▸ Document text
+ + + +
# Official Cara News



## Kirsty (Sep 9, 2011)

Our little fur baby has turned into a lady today. Yes Cara's season has finally arrived xx


----------



## MillieDog (Jun 1, 2011)

Oh grown up girlie  Are you going to breed from her eventually.?


----------



## Kirsty (Sep 9, 2011)

No, she's getting spayed later on this year then her little sister will come and join us xx


----------



## DB1 (Jan 20, 2012)

Ah bless her, good job you don't live near me, Dudley is showing a lot of interest in the ladies for one so young!!


----------



## Kirsty (Sep 9, 2011)

It's our poo meet this weekend and she can't go now, that also means no pub for her tomorrow night either - she likes to see murphy the black lab so that's a no too xx


----------



## JoJo (Mar 2, 2011)

Thats it she growing up now ... ahhhhh

A little sister for Cara .. how cute .... what colour will you go for next?


----------



## Dextersmum (Feb 9, 2012)

Awww,big hugs young lady xx


----------



## Kirsty (Sep 9, 2011)

JoJo said:


> Thats it she growing up now ... ahhhhh
> 
> A little sister for Cara .. how cute .... what colour will you go for next?
+ + + +
▸ Recorded data
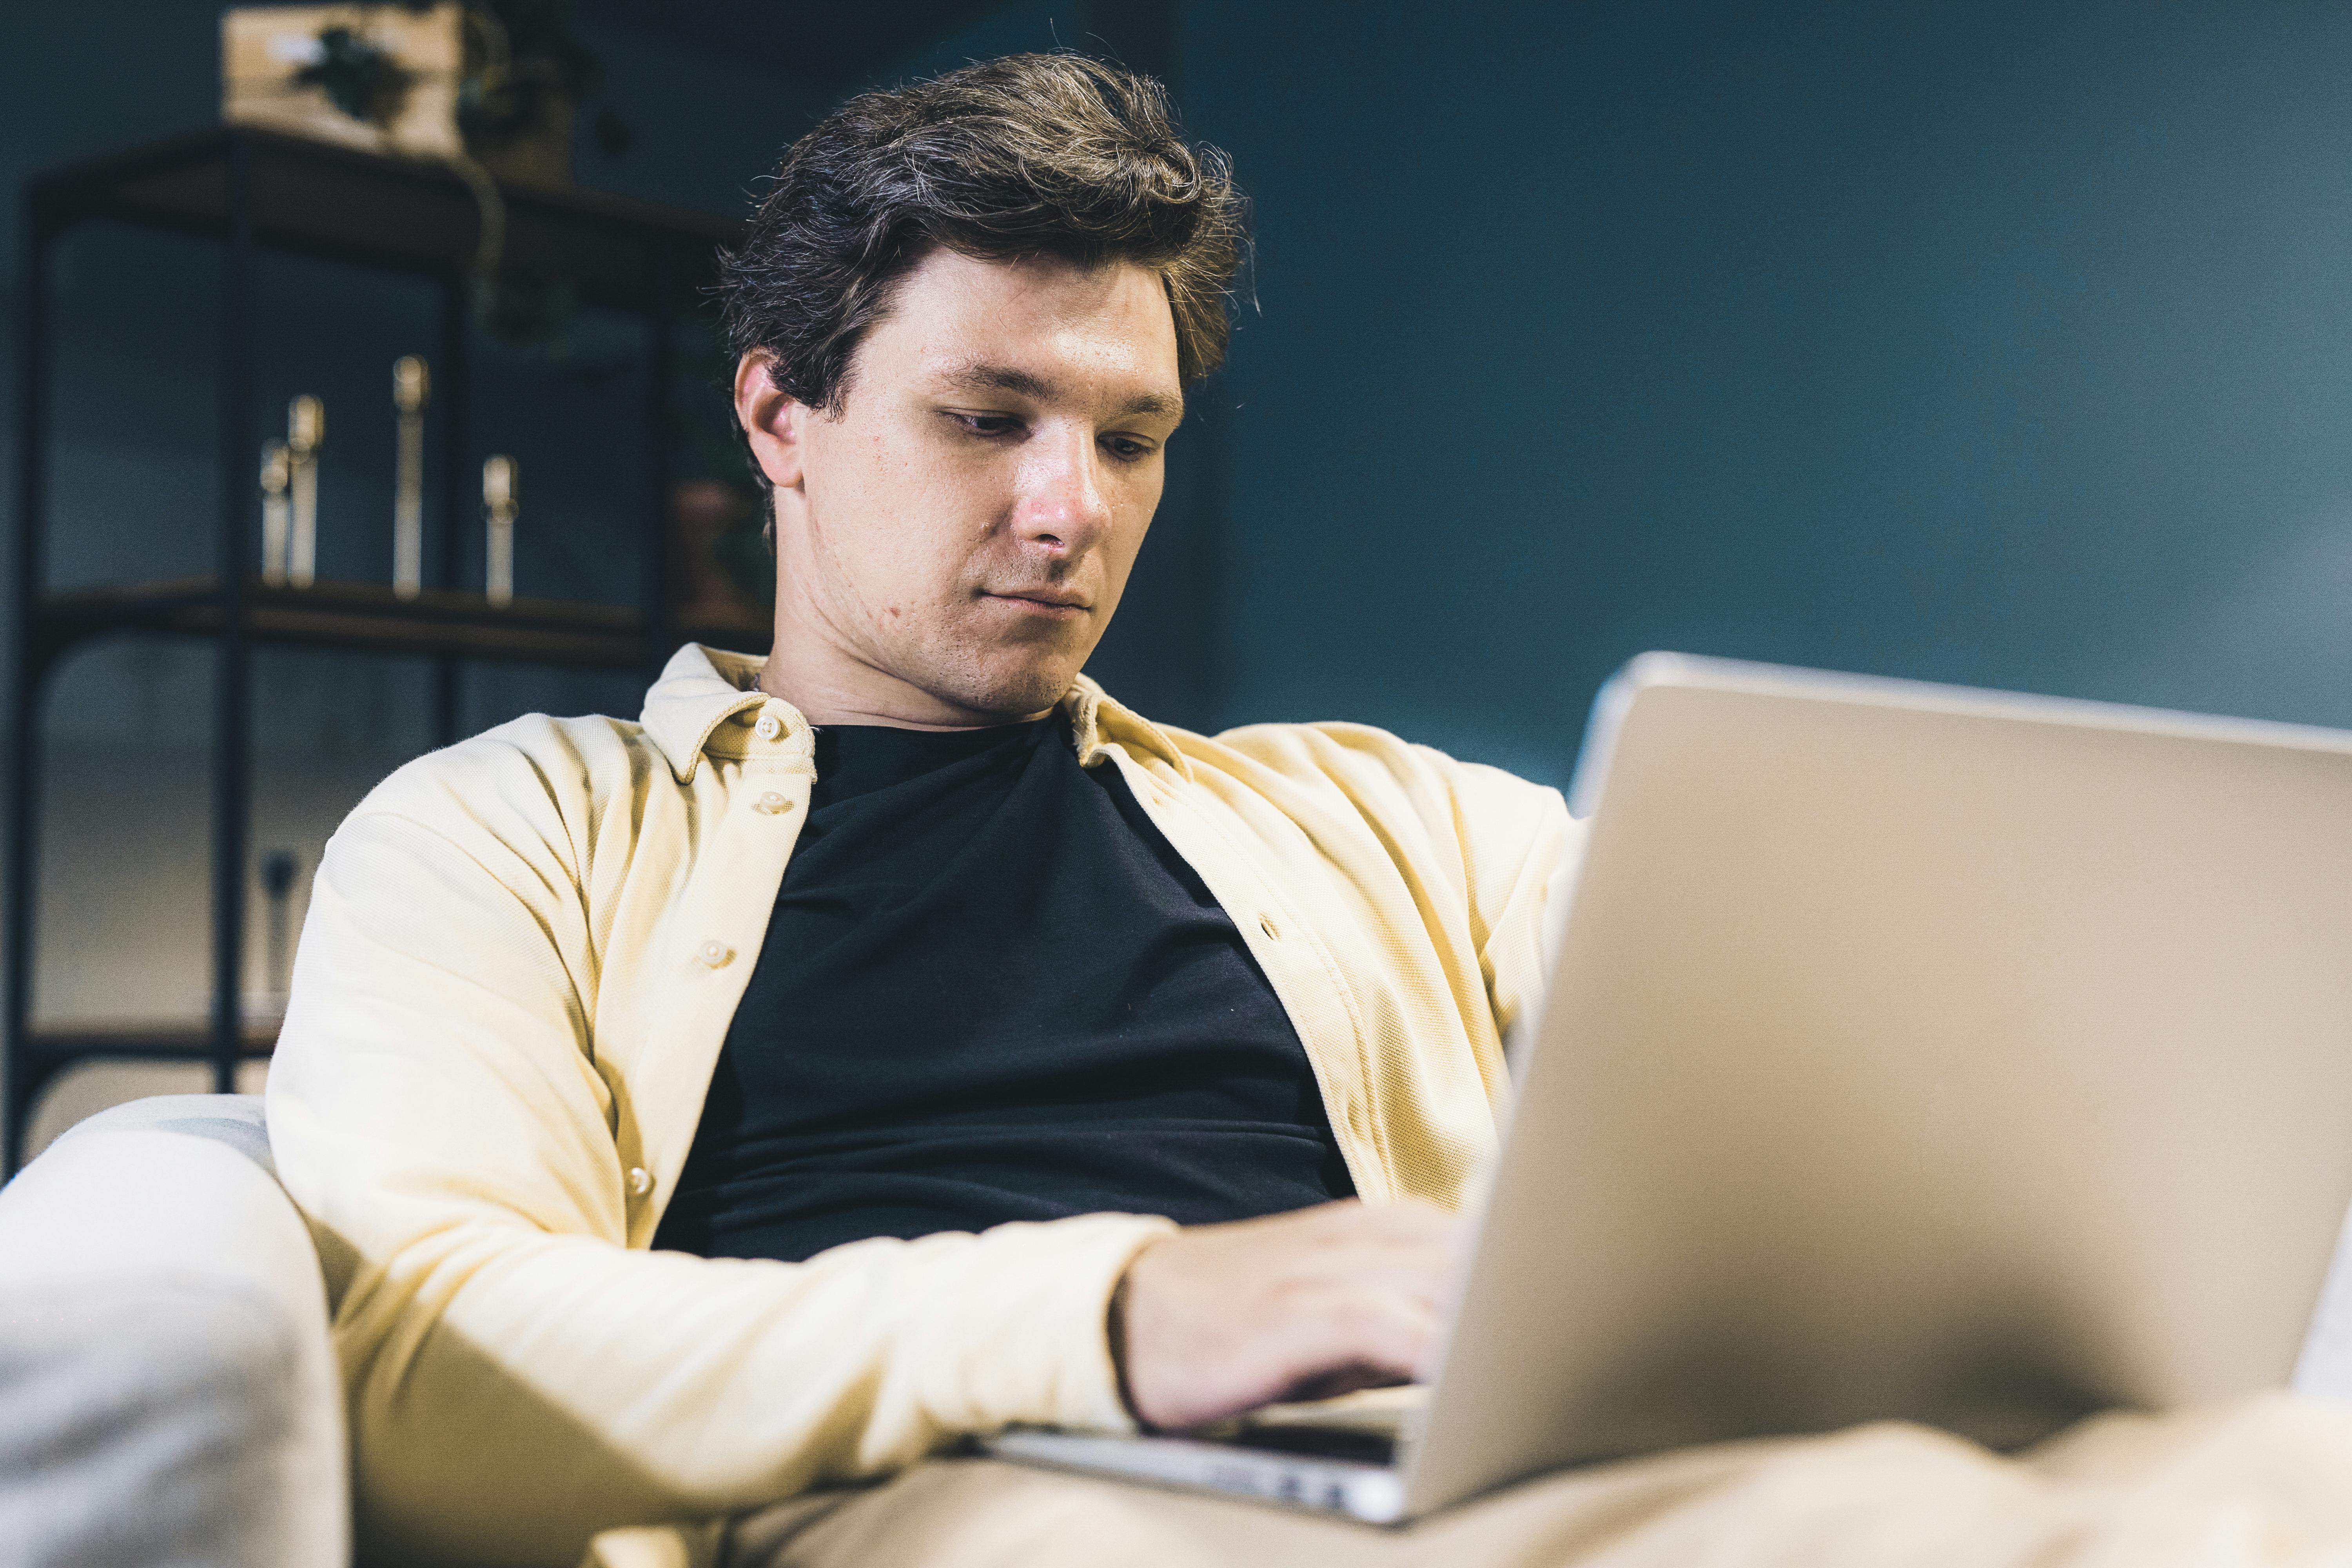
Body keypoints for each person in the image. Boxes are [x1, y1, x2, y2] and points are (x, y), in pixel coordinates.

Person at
+ + + +
Which distinct usernames posted in the Official Cara News thread above? List each once.

Kirsty, MillieDog, DB1, JoJo, Dextersmum